Time Reduction Benchmark

To interactively view cross-validation time benchmarks between parEBEN and the original EBEN package, click here

Installation

You can install the latest stable version from GitHub using the following command:

library(devtools)
install_github("colbyford/parEBEN")
library(parEBEN)

Usage

First, select the parallelization method you wish to use. Currently, all foreach-related methods are supported such as doParallel, doMPI, and doSNOW.

Initialize The Cluster

Note: Refer to the manual for your desired foreach parallelization package as the initialization may differ between methods.

Local Parallel
library(doParallel)
no_cores <- detectCores()
cl <- makeCluster(no_cores)
#clusterExport(cl, c("CrossValidate"))
registerDoParallel(cl)
Cluster Distribution
library(doMPI)
# create and register a doMPI cluster if necessary
if (!identical(getDoParName(), 'doMPI')) {
  # set count to (cores_requested-1)
  cl <- startMPIcluster(count=255,verbose=TRUE)
  registerDoMPI(cl)
}
Microsoft Machine Learning Server Distribution
## Set your compute contaxt as Spark, local parallel, MapReduce, etc.
### See: https://docs.microsoft.com/en-us/machine-learning-server/r-reference/revoscaler/rxspark
### Sample Code: https://gist.github.com/premalxyz/e97ae7823052b7a426cb816830c0188c#file-spark_compute_context-r

mySparkCluster <- RxSpark(ClusterInfo)
rxSetComputeContext(mySparkCluster)

## Register the context using doRSR
library(doRSR)
registerDoRSR()

Begin the Cross-Validation

## Load in data and required EBEN and parEBEN packages
library(EBEN)
library(parEBEN)

## Create small sample matrix for testing
data(BASIS)
data(y)
n = 50
k = 100
BASIS = BASIS[1:n,1:k]
y  = y[1:n]

parEBENcv <- CrossValidate(BASIS,
                           y,
                           nFolds = 3,
                           Epis = "no",
                           prior = "gaussian",
                           search = "global"
                           )

## Use the optimal values in the EBEN model
EBENoutput <- EBelasticNet.Gaussian(BASIS,
                                    y,
                                    lambda = parEBENcv$lambda.optimal,
                                    alpha = parEBENcv$alpha.optimal,
                                    Epis = "no",
                                    verbose = 1)

To Do List

  • Binomial prior cross-validation script with doParallel.
  • Gaussian prior cross-validation script with doParallel.
  • Binomial prior cross-validation script with doMPI.
  • Gaussian prior cross-validation script with doMPI.
  • Binomial prior cross-validation script with Microsoft ML Server (RevoScaleR/doRSR).
  • Gaussian prior cross-validation script with Microsoft ML Server (RevoScaleR/doRSR).
  • Binomial prior cross-validation script with SparkR.
  • Gaussian prior cross-validation script with SparkR.
  • Binomial prior cross-validation script with CUDA.
  • Gaussian prior cross-validation script with CUDA.
  • Manual File/Usage Instructions.

Publication and How To Cite

Publication: https://academic.oup.com/bioinformatics/advance-article-abstract/doi/10.1093/bioinformatics/btaa216/5813727

Data and materials used in publication can be found here.

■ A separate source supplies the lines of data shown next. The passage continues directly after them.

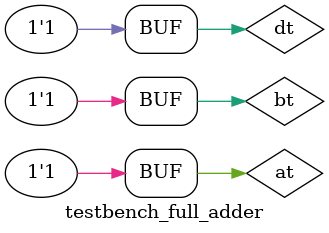
<source format=v>
module testbench_full_adder;

reg at;
reg bt;
reg dt;

wire st;
wire ct;

       full_adder uut(at,bt,dt,st,ct);
        initial
         begin 
                at=0; bt=0; dt=0;
                 #10
                at=0; bt=1; dt=0;
                 #10
                at=1; bt=0; dt=0;
                 #10
                at=1; bt=1; dt=0;
                 #10
                at=0; bt=0; dt=1;
                 #10
                at=0; bt=1; dt=1;
                 #10
                at=1; bt=0; dt=1;
                 #10
                at=1; bt=1; dt=1;

end
endmodule
</source>
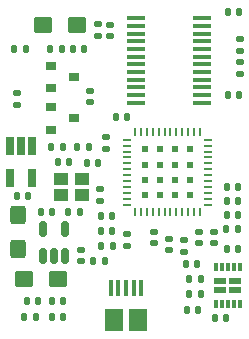
<source format=gtp>
%TF.GenerationSoftware,KiCad,Pcbnew,6.0.6*%
%TF.CreationDate,2022-08-23T18:22:02-07:00*%
%TF.ProjectId,SDWire,53445769-7265-42e6-9b69-6361645f7063,1.4 r1*%
%TF.SameCoordinates,Original*%
%TF.FileFunction,Paste,Top*%
%TF.FilePolarity,Positive*%
%FSLAX46Y46*%
G04 Gerber Fmt 4.6, Leading zero omitted, Abs format (unit mm)*
G04 Created by KiCad (PCBNEW 6.0.6) date 2022-08-23 18:22:02*
%MOMM*%
%LPD*%
G01*
G04 APERTURE LIST*
G04 Aperture macros list*
%AMRoundRect*
0 Rectangle with rounded corners*
0 $1 Rounding radius*
0 $2 $3 $4 $5 $6 $7 $8 $9 X,Y pos of 4 corners*
0 Add a 4 corners polygon primitive as box body*
4,1,4,$2,$3,$4,$5,$6,$7,$8,$9,$2,$3,0*
0 Add four circle primitives for the rounded corners*
1,1,$1+$1,$2,$3*
1,1,$1+$1,$4,$5*
1,1,$1+$1,$6,$7*
1,1,$1+$1,$8,$9*
0 Add four rect primitives between the rounded corners*
20,1,$1+$1,$2,$3,$4,$5,0*
20,1,$1+$1,$4,$5,$6,$7,0*
20,1,$1+$1,$6,$7,$8,$9,0*
20,1,$1+$1,$8,$9,$2,$3,0*%
G04 Aperture macros list end*
%ADD10RoundRect,0.140000X0.170000X-0.140000X0.170000X0.140000X-0.170000X0.140000X-0.170000X-0.140000X0*%
%ADD11RoundRect,0.140000X0.140000X0.170000X-0.140000X0.170000X-0.140000X-0.170000X0.140000X-0.170000X0*%
%ADD12RoundRect,0.140000X-0.140000X-0.170000X0.140000X-0.170000X0.140000X0.170000X-0.140000X0.170000X0*%
%ADD13RoundRect,0.250000X0.537500X0.425000X-0.537500X0.425000X-0.537500X-0.425000X0.537500X-0.425000X0*%
%ADD14RoundRect,0.140000X-0.170000X0.140000X-0.170000X-0.140000X0.170000X-0.140000X0.170000X0.140000X0*%
%ADD15RoundRect,0.250000X-0.425000X0.537500X-0.425000X-0.537500X0.425000X-0.537500X0.425000X0.537500X0*%
%ADD16RoundRect,0.147500X-0.147500X-0.172500X0.147500X-0.172500X0.147500X0.172500X-0.147500X0.172500X0*%
%ADD17R,0.400000X1.350000*%
%ADD18R,1.500000X1.900000*%
%ADD19R,0.900000X0.800000*%
%ADD20RoundRect,0.135000X0.185000X-0.135000X0.185000X0.135000X-0.185000X0.135000X-0.185000X-0.135000X0*%
%ADD21RoundRect,0.135000X-0.135000X-0.185000X0.135000X-0.185000X0.135000X0.185000X-0.135000X0.185000X0*%
%ADD22RoundRect,0.135000X-0.185000X0.135000X-0.185000X-0.135000X0.185000X-0.135000X0.185000X0.135000X0*%
%ADD23RoundRect,0.135000X0.135000X0.185000X-0.135000X0.185000X-0.135000X-0.185000X0.135000X-0.185000X0*%
%ADD24R,0.250000X0.700000*%
%ADD25R,0.700000X0.250000*%
%ADD26R,0.600000X0.600000*%
%ADD27R,1.050000X0.600000*%
%ADD28R,0.300000X0.650000*%
%ADD29R,0.650000X1.560000*%
%ADD30R,1.600000X0.350000*%
%ADD31RoundRect,0.150000X0.150000X-0.512500X0.150000X0.512500X-0.150000X0.512500X-0.150000X-0.512500X0*%
%ADD32RoundRect,0.147500X0.147500X0.172500X-0.147500X0.172500X-0.147500X-0.172500X0.147500X-0.172500X0*%
%ADD33R,1.150000X1.000000*%
%ADD34RoundRect,0.147500X0.172500X-0.147500X0.172500X0.147500X-0.172500X0.147500X-0.172500X-0.147500X0*%
G04 APERTURE END LIST*
D10*
X143357600Y-126680000D03*
X143357600Y-125720000D03*
D11*
X144030000Y-117000000D03*
X143070000Y-117000000D03*
D12*
X142320000Y-122500000D03*
X143280000Y-122500000D03*
D11*
X142380000Y-118300000D03*
X141420000Y-118300000D03*
X146030000Y-122900000D03*
X145070000Y-122900000D03*
D12*
X155720000Y-121600000D03*
X156680000Y-121600000D03*
X155720000Y-122800000D03*
X156680000Y-122800000D03*
D13*
X141442300Y-128219200D03*
X138567300Y-128219200D03*
D12*
X139970000Y-122529600D03*
X140930000Y-122529600D03*
D14*
X147300000Y-124420000D03*
X147300000Y-125380000D03*
D11*
X147280000Y-114500000D03*
X146320000Y-114500000D03*
D15*
X138047300Y-122782226D03*
X138047300Y-125657226D03*
D11*
X144853600Y-118364000D03*
X143893600Y-118364000D03*
D14*
X150800000Y-124820000D03*
X150800000Y-125780000D03*
D12*
X155720000Y-120400000D03*
X156680000Y-120400000D03*
D10*
X154600000Y-125180000D03*
X154600000Y-124220000D03*
X153400000Y-125180000D03*
X153400000Y-124220000D03*
D12*
X152320000Y-130800000D03*
X153280000Y-130800000D03*
X152270000Y-126900000D03*
X153230000Y-126900000D03*
D11*
X155680000Y-131500000D03*
X154720000Y-131500000D03*
X138910000Y-121208800D03*
X137950000Y-121208800D03*
D14*
X144145000Y-112245200D03*
X144145000Y-113205200D03*
D13*
X143037500Y-106700000D03*
X140162500Y-106700000D03*
D16*
X155715000Y-125679200D03*
X156685000Y-125679200D03*
X140912300Y-130094726D03*
X141882300Y-130094726D03*
X142665000Y-108700000D03*
X143635000Y-108700000D03*
D17*
X145900000Y-128941100D03*
X146550000Y-128941100D03*
X147200000Y-128941100D03*
X147850000Y-128941100D03*
X148500000Y-128941100D03*
D18*
X148200000Y-131641100D03*
X146200000Y-131641100D03*
D19*
X140800000Y-110150000D03*
X140800000Y-112050000D03*
X142800000Y-111100000D03*
X140800000Y-113650000D03*
X140800000Y-115550000D03*
X142800000Y-114600000D03*
D20*
X145500000Y-117160000D03*
X145500000Y-116140000D03*
D21*
X144422400Y-126695200D03*
X145442400Y-126695200D03*
D22*
X144983200Y-120597200D03*
X144983200Y-121617200D03*
D23*
X146060000Y-125400000D03*
X145040000Y-125400000D03*
D21*
X155690000Y-124000000D03*
X156710000Y-124000000D03*
D23*
X153510000Y-129500000D03*
X152490000Y-129500000D03*
X153510000Y-128200000D03*
X152490000Y-128200000D03*
D21*
X140740000Y-108700000D03*
X141760000Y-108700000D03*
X140840000Y-117000000D03*
X141860000Y-117000000D03*
D24*
X147950000Y-122550000D03*
X148450000Y-122550000D03*
X148950000Y-122550000D03*
X149450000Y-122550000D03*
X149950000Y-122550000D03*
X150450000Y-122550000D03*
X150950000Y-122550000D03*
X151450000Y-122550000D03*
X151950000Y-122550000D03*
X152450000Y-122550000D03*
X152950000Y-122550000D03*
X153450000Y-122550000D03*
D25*
X154100000Y-121900000D03*
X154100000Y-121400000D03*
X154100000Y-120900000D03*
X154100000Y-120400000D03*
X154100000Y-119900000D03*
X154100000Y-119400000D03*
X154100000Y-118900000D03*
X154100000Y-118400000D03*
X154100000Y-117900000D03*
X154100000Y-117400000D03*
X154100000Y-116900000D03*
X154100000Y-116400000D03*
D24*
X153450000Y-115750000D03*
X152950000Y-115750000D03*
X152450000Y-115750000D03*
X151950000Y-115750000D03*
X151450000Y-115750000D03*
X150950000Y-115750000D03*
X150450000Y-115750000D03*
X149950000Y-115750000D03*
X149450000Y-115750000D03*
X148950000Y-115750000D03*
X148450000Y-115750000D03*
X147950000Y-115750000D03*
D25*
X147300000Y-116400000D03*
X147300000Y-116900000D03*
X147300000Y-117400000D03*
X147300000Y-117900000D03*
X147300000Y-118400000D03*
X147300000Y-118900000D03*
X147300000Y-119400000D03*
X147300000Y-119900000D03*
X147300000Y-120400000D03*
X147300000Y-120900000D03*
X147300000Y-121400000D03*
X147300000Y-121900000D03*
D26*
X151343750Y-119793750D03*
X148768750Y-121081250D03*
X151343750Y-117218750D03*
X150056250Y-118506250D03*
X148768750Y-119793750D03*
X152631250Y-119793750D03*
X148768750Y-118506250D03*
X152631250Y-118506250D03*
X151343750Y-118506250D03*
X151343750Y-121081250D03*
X152631250Y-117218750D03*
X148768750Y-117218750D03*
X150056250Y-119793750D03*
X150056250Y-117218750D03*
X150056250Y-121081250D03*
X152631250Y-121081250D03*
D27*
X156420000Y-129137500D03*
X155180000Y-128362500D03*
X156420000Y-128362500D03*
X155180000Y-129137500D03*
D28*
X154800000Y-130300000D03*
X155300000Y-130300000D03*
X155800000Y-130300000D03*
X156300000Y-130300000D03*
X156800000Y-130300000D03*
X156800000Y-127200000D03*
X156300000Y-127200000D03*
X155800000Y-127200000D03*
X155300000Y-127200000D03*
X154800000Y-127200000D03*
D29*
X139250000Y-116950000D03*
X138300000Y-116950000D03*
X137350000Y-116950000D03*
X137350000Y-119650000D03*
X139250000Y-119650000D03*
D30*
X148000000Y-106125000D03*
X148000000Y-106775000D03*
X148000000Y-107425000D03*
X148000000Y-108075000D03*
X148000000Y-108725000D03*
X148000000Y-109375000D03*
X148000000Y-110025000D03*
X148000000Y-110675000D03*
X148000000Y-111325000D03*
X148000000Y-111975000D03*
X148000000Y-112625000D03*
X148000000Y-113275000D03*
X153600000Y-113275000D03*
X153600000Y-112625000D03*
X153600000Y-111975000D03*
X153600000Y-111325000D03*
X153600000Y-110675000D03*
X153600000Y-110025000D03*
X153600000Y-109375000D03*
X153600000Y-108725000D03*
X153600000Y-108075000D03*
X153600000Y-107425000D03*
X153600000Y-106775000D03*
X153600000Y-106125000D03*
D31*
X140147300Y-126232226D03*
X141097300Y-126232226D03*
X142047300Y-126232226D03*
X142047300Y-123957226D03*
X140147300Y-123957226D03*
D23*
X139610000Y-131400000D03*
X138590000Y-131400000D03*
D20*
X156800000Y-110810000D03*
X156800000Y-109790000D03*
D22*
X156800000Y-107890000D03*
X156800000Y-108910000D03*
D16*
X140915000Y-131400000D03*
X141885000Y-131400000D03*
D32*
X156785000Y-112600000D03*
X155815000Y-112600000D03*
X156785000Y-105600000D03*
X155815000Y-105600000D03*
D33*
X141725000Y-121100000D03*
X143475000Y-121100000D03*
X143475000Y-119700000D03*
X141725000Y-119700000D03*
D22*
X137920000Y-112430000D03*
X137920000Y-113450000D03*
D23*
X138750000Y-108760000D03*
X137730000Y-108760000D03*
D34*
X152100000Y-125885000D03*
X152100000Y-124915000D03*
D14*
X149600000Y-124220000D03*
X149600000Y-125180000D03*
D11*
X146030000Y-124100000D03*
X145070000Y-124100000D03*
X139777300Y-130094726D03*
X138817300Y-130094726D03*
D10*
X145846800Y-107617200D03*
X145846800Y-106657200D03*
D20*
X144830800Y-107647200D03*
X144830800Y-106627200D03*
M02*

</source>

Jia Wen, Colby T Ford, Daniel Janies, Xinghua Shi, A Parallelized Strategy for Epistasis Analysis Based on Empirical Bayesian Elastic Net Models, Bioinformatics, , btaa216, https://doi.org/10.1093/bioinformatics/btaa216

or using BibTeX...

@article{10.1093/bioinformatics/btaa216,
    author = {Wen, Jia and Ford, Colby T and Janies, Daniel and Shi, Xinghua},
    title = "{A Parallelized Strategy for Epistasis Analysis Based on Empirical Bayesian Elastic Net Models}",
    journal = {Bioinformatics},
    year = {2020},
    month = {03},
    issn = {1367-4803},
    doi = {10.1093/bioinformatics/btaa216},
    url = {https://doi.org/10.1093/bioinformatics/btaa216},
    note = {btaa216},
    eprint = {https://academic.oup.com/bioinformatics/advance-article-pdf/doi/10.1093/bioinformatics/btaa216/32981158/btaa216.pdf},
}

License

This project is licensed under the Apache 2.0 License - see the LICENSE file for details

Funding

This project was funded in part by NIH R15HG009565.